次に第2ステップとして、明るい文字列と暗い文字列を多数挿入してみます。そうすると、暗い文字列に囲まれた背景領域(A)と、明るい文字列に囲まれた背景領域(B)の明度が異なって見える(領域Bの方が明るく見える)と思います。 このように、背景の色と模様(文字)の色が溶け合って中間の色になったように見える現象が色の同化現象です。
この同化現象の起こり方の程度を無彩色の場合について見てみましょう。背景色に対して明度差の大きい色の縞模様を挿入した場合(左)と明度差の小さい縞模様を挿入した場合(右)を比較して下さい。背景色と縞模様の色との融合の程度は右の方が顕著に認められます。
本連載の前回に説明しました対比現象の場合には、2色の明度差が大きい程その効果は大きく表れますが、同化現象の場合はその逆で、2色間の明度差が小さい場合に顕著に現れます。
対比現象も同化現象も、どちらも2色が隣接して併存する場合に起こる現象ですが、実際に現れる効果は全く正反対です。いったい何が違うのでしょうか?
これは、挿入する図柄の大きさが関係しています。右図のように、図柄が細かい場合には同化現象が起こり易く、図柄が大きい場合は対比現象が前面に出てくることになります。このように、同化現象と対比現象は隣り合わせの心理現象であると言えます。
有彩色の同化現象 色の心理的三属性(明度、彩度、色相)それぞれに対比現象が認められましたが、同化現象の場合にも同様に三属性に亘ってその効果が認められます。
色の同化現象を利用した身近な例を紹介しましょう。
果物屋さんの店先などで、みかんを赤いネットの袋に入れて陳列販売しているのを見た人も多いと思います。これは、みかんを赤いネットに入れることによって、ネットの赤とみかんの地色(オレンジ色)が同化して、裸のまま陳列するのに比べてより鮮やかな「赤味を帯びた」オレンジ色に見え、熟れて美味しそうに見える効果を狙ったものです。
ネットの色の影響を比較するために、同一のみかん画像上に赤のネット模様と緑のネット模様を上書きした画像を作ってみました。同じみかんであっても熟れ方の印象にかなりの差異が生じているのが分かります。
オクラや枝豆を青緑色のネットに入れるのも同じ目的で、鮮やかな青緑色に見せるという狙いがあります。
以上、色の対比現象と同化現象を説明してきましたが、両者が同時に起こると、心理的な色の見え方が劇的に変わる場合があります。下の“CCS株式会社”という赤の文字列でのデモンストレーションを試してみて下さい。
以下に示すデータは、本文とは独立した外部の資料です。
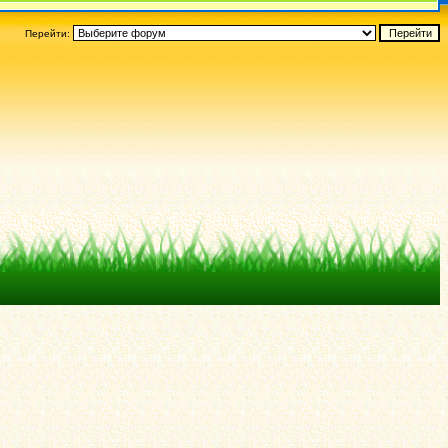
Перейти: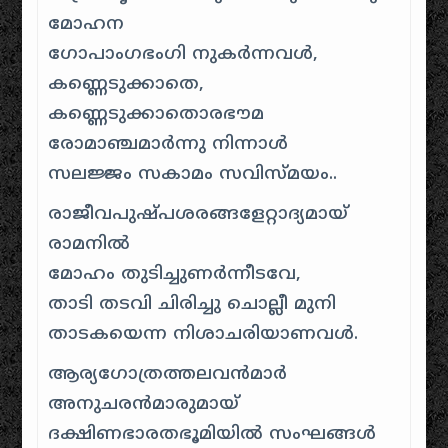
മോഹന
ഗോപാംഗഭംഗി നുകര്‍ന്നവള്‍,
കണ്ണെടുക്കാതെ,
കണ്ണെടുക്കാതൊരഭൗമ
രോമാഞ്ചമാര്‍ന്നു നിന്നാള്‍
സലജ്ജം സകാമം സവിസ്മയം..
രാജീവപുഷ്പശരങ്ങളേറ്റാദ്യമായ്
രാമനില്‍
മോഹം തുടിച്ചുണര്‍ന്നീടവേ,
താടി തടവി ചിരിച്ചു ചൊല്ലീ മുനി
താടകയെന്ന നിശാചരിയാണവള്‍.
ആര്യഗോത്രത്തലവന്‍മാര്‍
അനുചരന്‍മാരുമായ്
ദക്ഷിണഭാരതഭൂമിയില്‍ സംഘങ്ങള്‍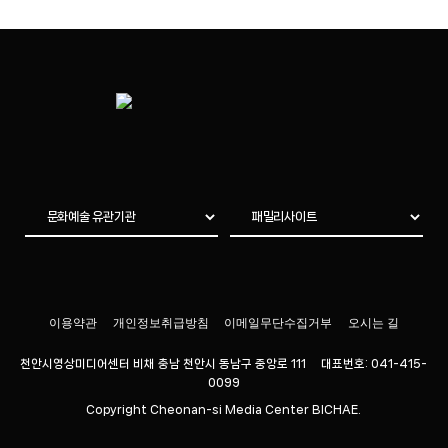
이용약관
개인정보취급방침
이메일무단수집거부
오시는 길
천안시영상미디어센터 비채 충남 천안시 동남구 중앙로 111 대표번호: 041-415-
0099
Copyright Cheonan-si Media Center BICHAE.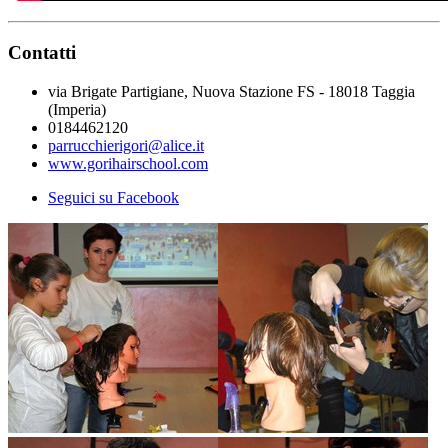
Contatti
via Brigate Partigiane, Nuova Stazione FS - 18018 Taggia
(Imperia)
0184462120
parrucchierigori@alice.it
www.gorihairschool.com
Seguici su Facebook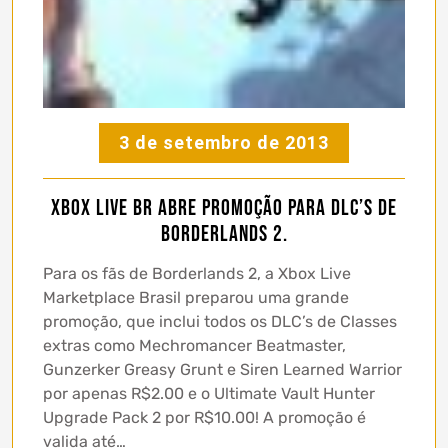
3 de setembro de 2013
Xbox Live BR abre promoção para DLC’s de
Borderlands 2.
Para os fãs de Borderlands 2, a Xbox Live
Marketplace Brasil preparou uma grande
promoção, que inclui todos os DLC’s de Classes
extras como Mechromancer Beatmaster,
Gunzerker Greasy Grunt e Siren Learned Warrior
por apenas R$2.00 e o Ultimate Vault Hunter
Upgrade Pack 2 por R$10.00! A promoção é
valida até…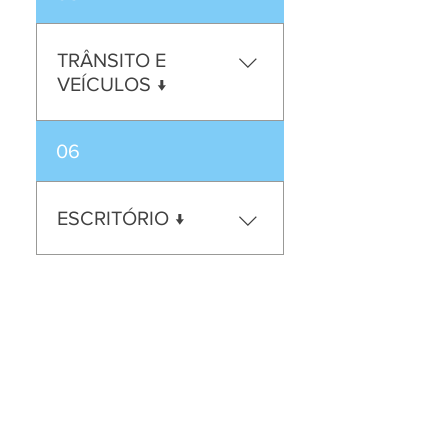
TRÂNSITO E
VEÍCULOS ↓
06
ESCRITÓRIO ↓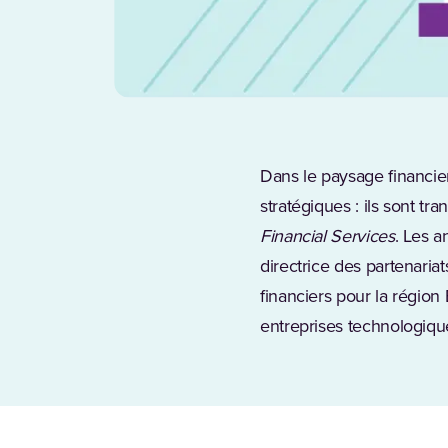
Dans le paysage financier
stratégiques : ils sont t
Financial Services
. Les 
directrice des partenaria
financiers pour la région
entreprises technologique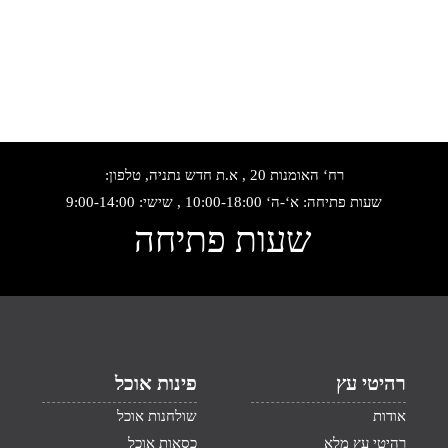
רח‘ האומנות 20 , א.ת חדש נתניה, טלפון:
שעות פתיחה: א‘-ה‘ 10:00-18:00 , שישי: 9:00-14:00
שעות פתיחה
רהיטי עץ
פינות אוכל
אודות
שולחנות אוכל
רהיטי עץ מלא
כסאות אוכל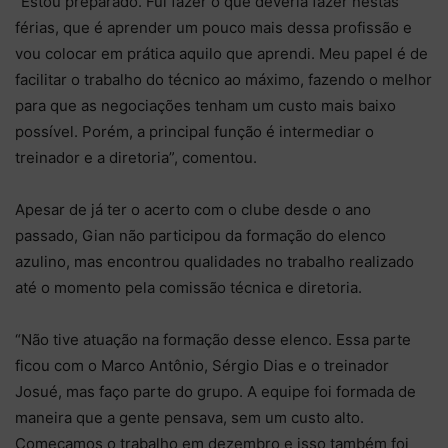
“Estou preparado. Fui fazer o que deveria fazer nestas
férias, que é aprender um pouco mais dessa profissão e
vou colocar em prática aquilo que aprendi. Meu papel é de
facilitar o trabalho do técnico ao máximo, fazendo o melhor
para que as negociações tenham um custo mais baixo
possível. Porém, a principal função é intermediar o
treinador e a diretoria”, comentou.
Apesar de já ter o acerto com o clube desde o ano
passado, Gian não participou da formação do elenco
azulino, mas encontrou qualidades no trabalho realizado
até o momento pela comissão técnica e diretoria.
“Não tive atuação na formação desse elenco. Essa parte
ficou com o Marco Antônio, Sérgio Dias e o treinador
Josué, mas faço parte do grupo. A equipe foi formada de
maneira que a gente pensava, sem um custo alto.
Começamos o trabalho em dezembro e isso também foi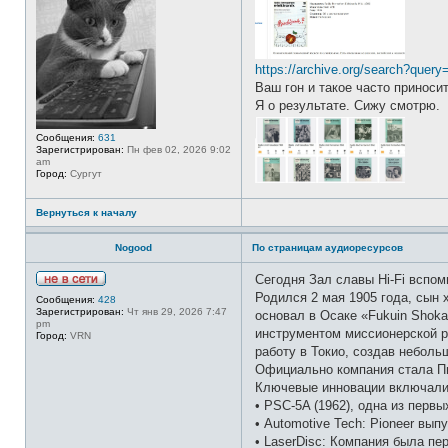
с
е
т
и
https://archive.org/search?query
Ваш гон и такое часто приноси
Я о результате. Сижу смотрю.
Сообщения:
631
Зарегистрирован:
Пн фев 02, 2026 9:02
am
Город:
Сургут
Вернуться к началу
Nogood
По страницам аудиоресурсов
Сегодня Зал славы Hi-Fi вспом
Н
Родился 2 мая 1905 года, сын
Сообщения:
428
е
Зарегистрирован:
Чт янв 29, 2026 7:47
основал в Осаке «Fukuin Shoka
в
pm
с
инструментом миссионерской ра
Город:
VRN
е
работу в Токио, создав неболь
т
и
Официально компания стала Пи
Ключевые инновации включали
• PSC-5A (1962), одна из перв
• Automotive Tech: Pioneer вы
• LaserDisc: Компания была п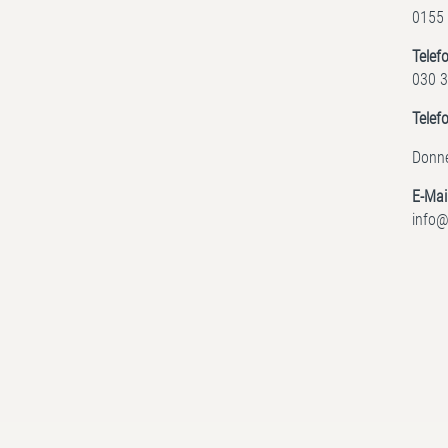
0155
Telef
030 3
Telef
Donne
E-Mai
info@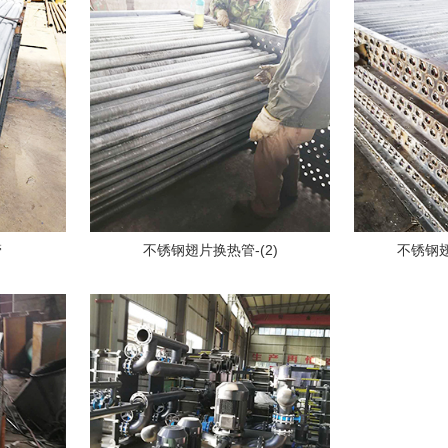
管
不锈钢翅片换热管-(2)
不锈钢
真ん中の行はそのままにしておいて、上の行と下の行に組み合わせる色を変えてみます。
背景色として上の行には青を、下の行には黄を配色すると、この段階では色相対比が起こり、上の文字列はやや橙色寄りに、下の文字列はやや赤紫色寄りに色相対比が起こります。次に上の行には黄色の細かい縞模様を、下の行には青の細かい縞模様を入れて同化現象を起こしてみます。その結果、上の文字列は殆どオレンジ色に、下の文字列は殆ど赤紫色に見えるようになります。
文字自体の(物理的な)色は真ん中の赤なのですが、対比と同化が同時に発生した結果、このように信じられないくらいの色の変化として認識されることが起こります。